Menurut saya, diskriminasi rasial bisa terjadi karena bawaan dari nenek moyang kita. Dari dulu mereka sudah terdoktrin bahwa ras lain itu lebih buruk dibanding mereka. Hal itu bisa terjadi karena mereka cenderung bergaul hanya dengan ras mereka saja. Mereka tidak pernah mencoba bergaul dengan ras lain atau mungkin juga sekali mereka bergaul degan orang dari ras lain, orang tersebut mengecewakan mereka. Sehingganenek moyang kita beranggapan bahwa ras lain itu tidak baik. Saya juga dulu terpengaruh dengan sekitar saya yang mengatakan hal itu. Jadi saya juga ikut-ikutan menjauhi orang yang berasal dari suku lain. Bahkan di mind set saya, orang dari ras lain itu tidak baik dan tidak perlu di ajak bergaul. Saya merasa pengaruh dari orang lain sangat kuat terutama dari teman teman kecil saya yang berasal dari keluarga China totok. Mereka cenderung memandang rendah orang yang berasal dari ras lain.

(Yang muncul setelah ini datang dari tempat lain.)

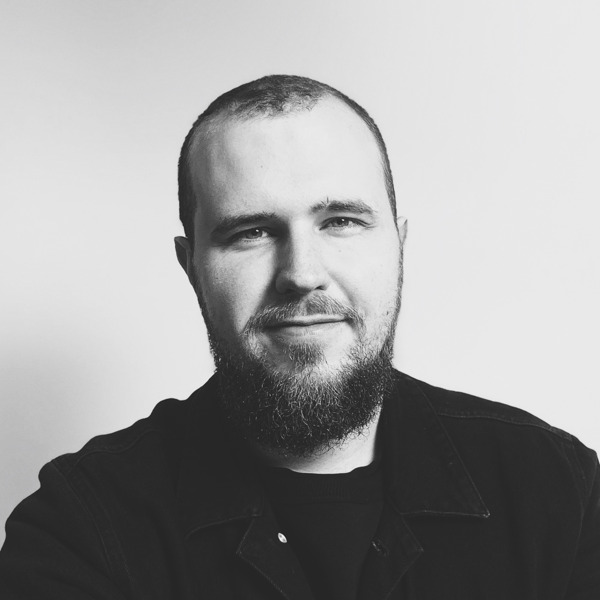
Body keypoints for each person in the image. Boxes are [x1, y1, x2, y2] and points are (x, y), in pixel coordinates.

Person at [0, 75, 598, 599]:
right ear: (191, 267)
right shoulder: (81, 528)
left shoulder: (557, 491)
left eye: (341, 221)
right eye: (251, 232)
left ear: (399, 244)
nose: (302, 273)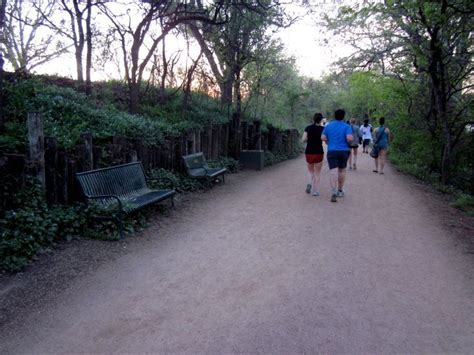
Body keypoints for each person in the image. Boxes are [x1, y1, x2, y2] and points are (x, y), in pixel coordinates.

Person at [321, 109, 353, 202]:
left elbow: (322, 137)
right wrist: (349, 140)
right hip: (344, 151)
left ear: (335, 116)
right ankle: (340, 190)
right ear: (343, 116)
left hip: (332, 150)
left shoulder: (328, 126)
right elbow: (349, 138)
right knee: (342, 170)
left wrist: (328, 141)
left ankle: (333, 192)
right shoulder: (347, 126)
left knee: (333, 170)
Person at [302, 113, 325, 196]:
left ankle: (309, 183)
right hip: (319, 152)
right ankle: (315, 191)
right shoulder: (323, 129)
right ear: (321, 120)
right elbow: (325, 139)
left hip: (309, 152)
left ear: (313, 119)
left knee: (310, 170)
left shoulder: (308, 128)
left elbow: (303, 139)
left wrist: (309, 138)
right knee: (317, 172)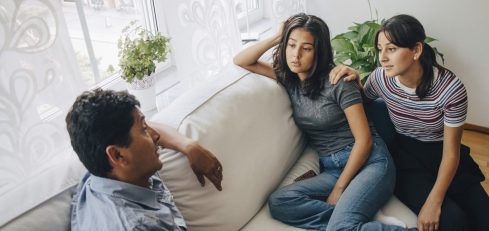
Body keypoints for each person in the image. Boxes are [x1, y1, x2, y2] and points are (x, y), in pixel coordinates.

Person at [233, 13, 415, 231]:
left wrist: (339, 188)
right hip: (332, 167)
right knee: (280, 202)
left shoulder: (338, 81)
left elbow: (364, 141)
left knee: (340, 228)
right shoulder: (289, 79)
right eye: (291, 45)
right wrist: (277, 36)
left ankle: (352, 220)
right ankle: (361, 219)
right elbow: (242, 60)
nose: (296, 55)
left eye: (306, 48)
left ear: (318, 52)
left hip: (370, 162)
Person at [330, 14, 489, 231]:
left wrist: (434, 201)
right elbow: (363, 101)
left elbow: (451, 153)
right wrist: (355, 78)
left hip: (443, 154)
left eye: (391, 49)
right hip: (405, 158)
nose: (382, 58)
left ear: (416, 50)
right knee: (453, 221)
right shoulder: (380, 78)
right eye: (380, 49)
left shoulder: (450, 90)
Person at [66, 89, 223, 231]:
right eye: (144, 129)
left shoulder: (98, 174)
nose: (156, 136)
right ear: (118, 155)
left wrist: (188, 145)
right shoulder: (138, 225)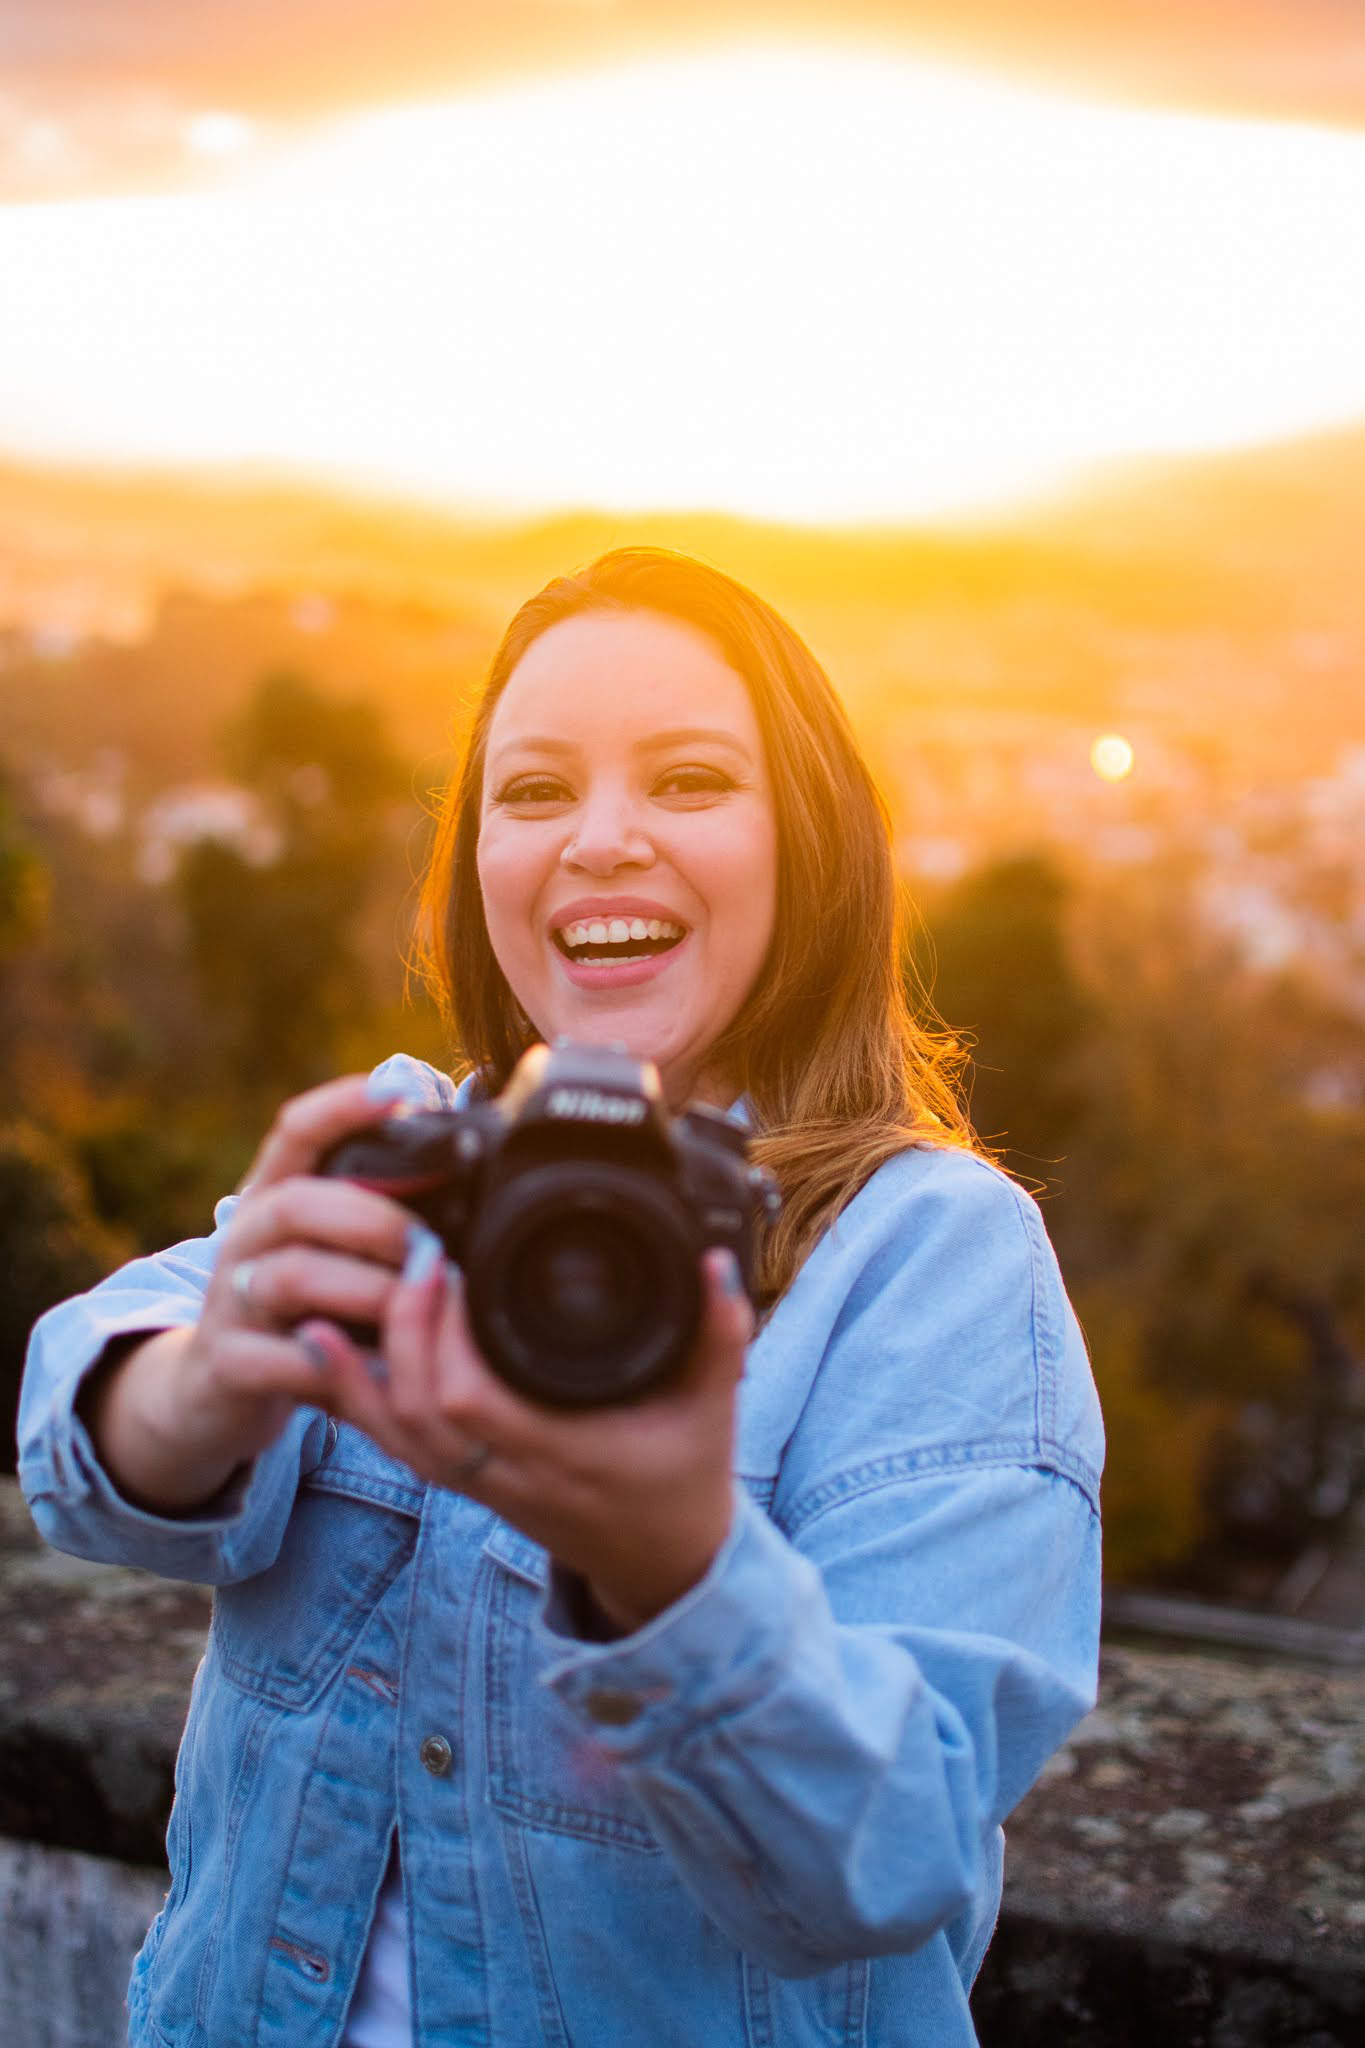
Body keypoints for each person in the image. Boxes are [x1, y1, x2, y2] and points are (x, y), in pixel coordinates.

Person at [18, 547, 1104, 2047]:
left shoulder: (927, 1261)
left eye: (688, 780)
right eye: (532, 792)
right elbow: (81, 1437)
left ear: (808, 842)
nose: (601, 840)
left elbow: (886, 1858)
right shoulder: (406, 1150)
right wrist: (204, 1379)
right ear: (477, 863)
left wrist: (672, 1568)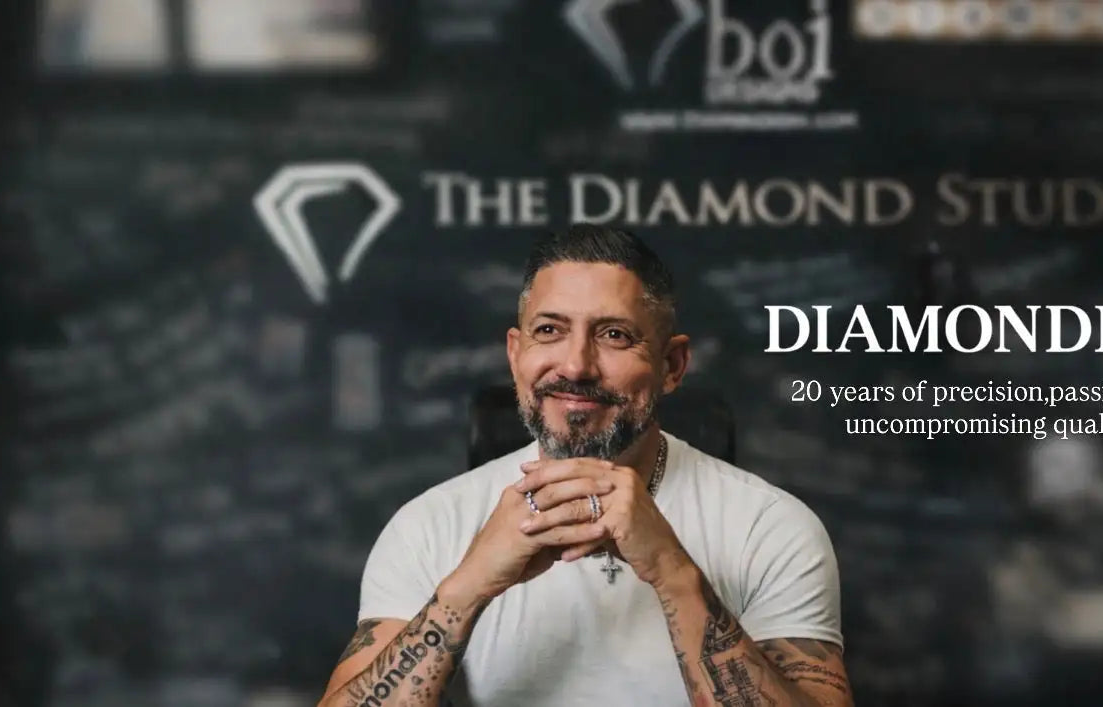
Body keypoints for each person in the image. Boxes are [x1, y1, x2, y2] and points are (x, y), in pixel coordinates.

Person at [318, 225, 852, 707]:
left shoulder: (770, 526)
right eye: (549, 330)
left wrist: (672, 570)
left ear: (672, 366)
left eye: (614, 335)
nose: (575, 365)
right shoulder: (429, 527)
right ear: (515, 353)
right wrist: (468, 585)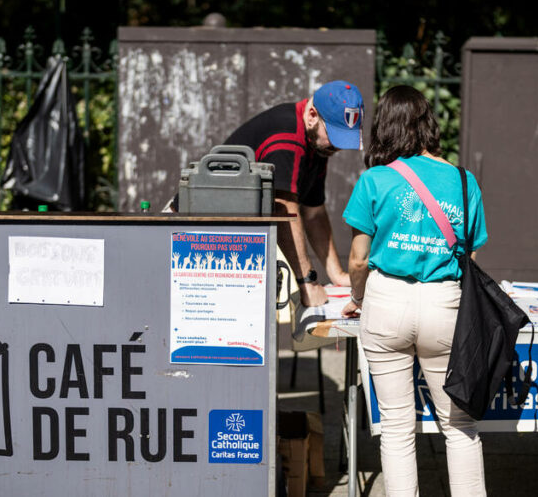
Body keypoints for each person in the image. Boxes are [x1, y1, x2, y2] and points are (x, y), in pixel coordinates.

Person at [340, 85, 488, 496]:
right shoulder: (463, 180)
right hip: (445, 303)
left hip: (387, 301)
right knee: (459, 425)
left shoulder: (374, 180)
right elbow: (470, 258)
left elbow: (357, 260)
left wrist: (358, 300)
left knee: (397, 429)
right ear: (429, 124)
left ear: (383, 126)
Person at [172, 80, 364, 307]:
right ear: (312, 115)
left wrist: (337, 275)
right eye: (334, 136)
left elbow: (314, 212)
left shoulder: (317, 142)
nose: (338, 147)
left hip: (226, 242)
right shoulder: (289, 136)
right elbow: (284, 208)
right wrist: (307, 282)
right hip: (192, 237)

Dari kejadian ini saya belajar bahwa sebenarnya perbedaan ras yang ada tidak perlu dibesar-besarkan. Tidak ada yang begitu berbeda, kecuali warna kulit, tipe wajah, dan kebudayaan saja. Kita semua sama saja dan tidak boleh membeda-bedakan perlakuan dengan ras lain. Saya juga belajar dari teman-teman saya yang di dunia kuliah ini, walaupun saya berbeda dri mereka, tapi mereka mau menerima saya. Mereka tidak memandang saya aneh. Maka dari itu, saya juga mulai belajar untuk tidak melihat seseorang dari luarnya saja. Tidak semua “stereotype” yang ada itu benar. Jadi melalui pengalaman saya semenjak saya berkuliah di Universitas Kristen Petra ini saya dapat merubah pandangan saya selama ini mengenai perbedaan ras.